5)    A cylinder may not remain in service beyond the life limits established by the airframe or cylinder manufacturer.
6)    A cylinder with a specified service life may not be refilled and offered for transportation after its authorized service life has expired.

NOTE:  Title 14 CFR provides for the continued airworthiness of the high‑pressure cylinders through the maintenance instructions provided by the manufacturer of the aircraft.
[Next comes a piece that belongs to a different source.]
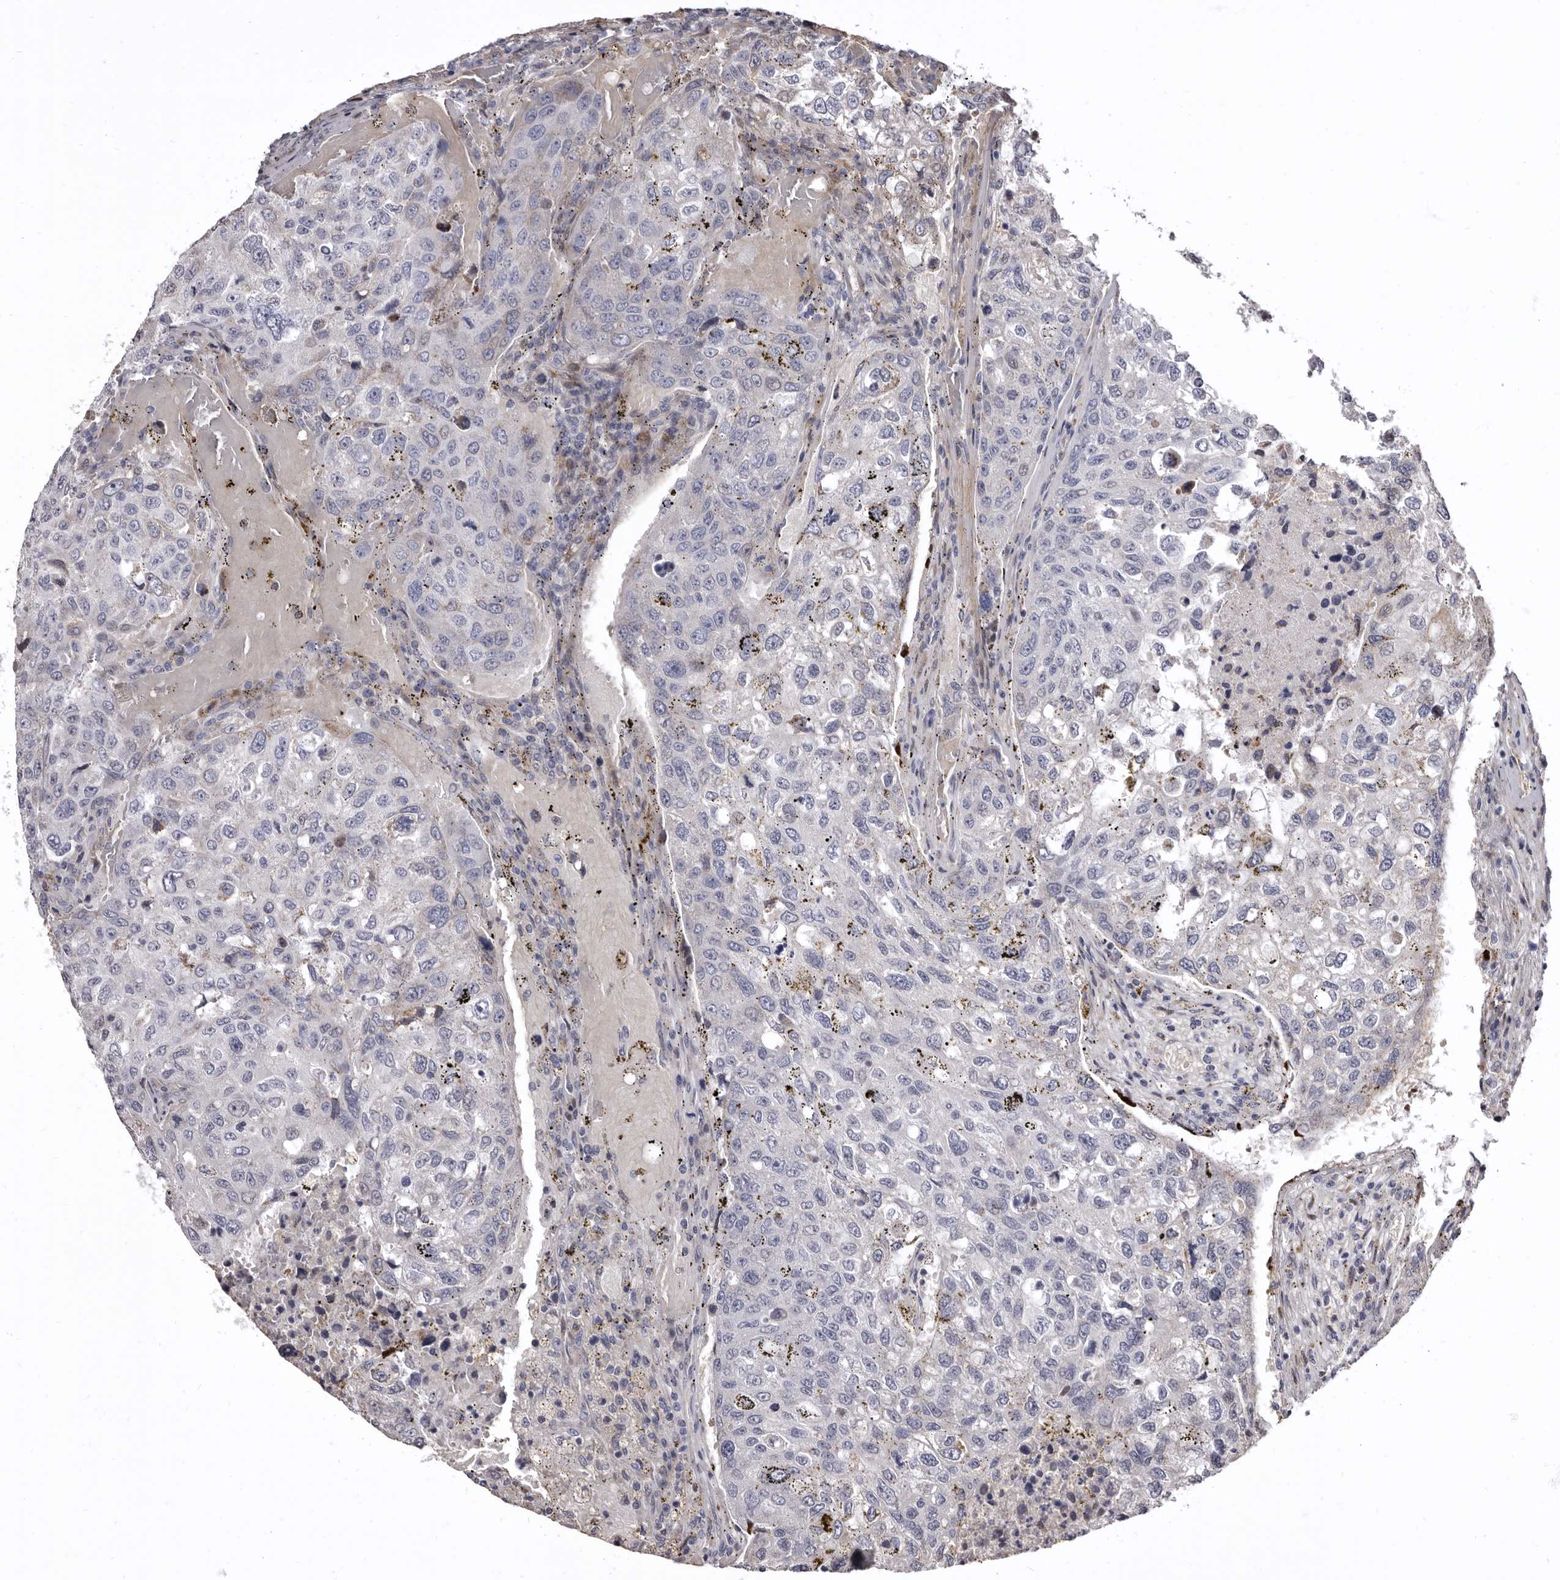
{"staining": {"intensity": "negative", "quantity": "none", "location": "none"}, "tissue": "urothelial cancer", "cell_type": "Tumor cells", "image_type": "cancer", "snomed": [{"axis": "morphology", "description": "Urothelial carcinoma, High grade"}, {"axis": "topography", "description": "Lymph node"}, {"axis": "topography", "description": "Urinary bladder"}], "caption": "The immunohistochemistry (IHC) micrograph has no significant positivity in tumor cells of high-grade urothelial carcinoma tissue.", "gene": "AIDA", "patient": {"sex": "male", "age": 51}}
Those instructions will often refer to an accessory, instrument, or equipment manufacturer as the source of this information if the applicant shows that the item has an exceptionally high degree of complexity requiring specialized maintenance techniques, test equipment, or expertise.

B.    High‑Pressure Cylinders Not DOT‑Qualified Under 49 CFR. All high‑pressure cylinders will meet the requirements and certification standards of 49 CFR. Those cylinders not meeting those standards must not be installed on aircraft and must be replaced if installed.

C.    High‑Pressure Cylinders Not DOT‑Qualified Under 49 CFR and Operator Noncompliance.

1)    Since Flight Standards Service does not enforce the HMR, contact the enforcement section of the PHMSA Regional Office (RO) that covers the location.
Indicates new/changed information.
2)    For PHMSA ROs, refer to http://www.phmsa.dot.gov/about-phmsa/offices.

3-4550    FUTURE ACTIVITIES. None.

RESERVED. Paragraphs 3-4551 through 3-4563.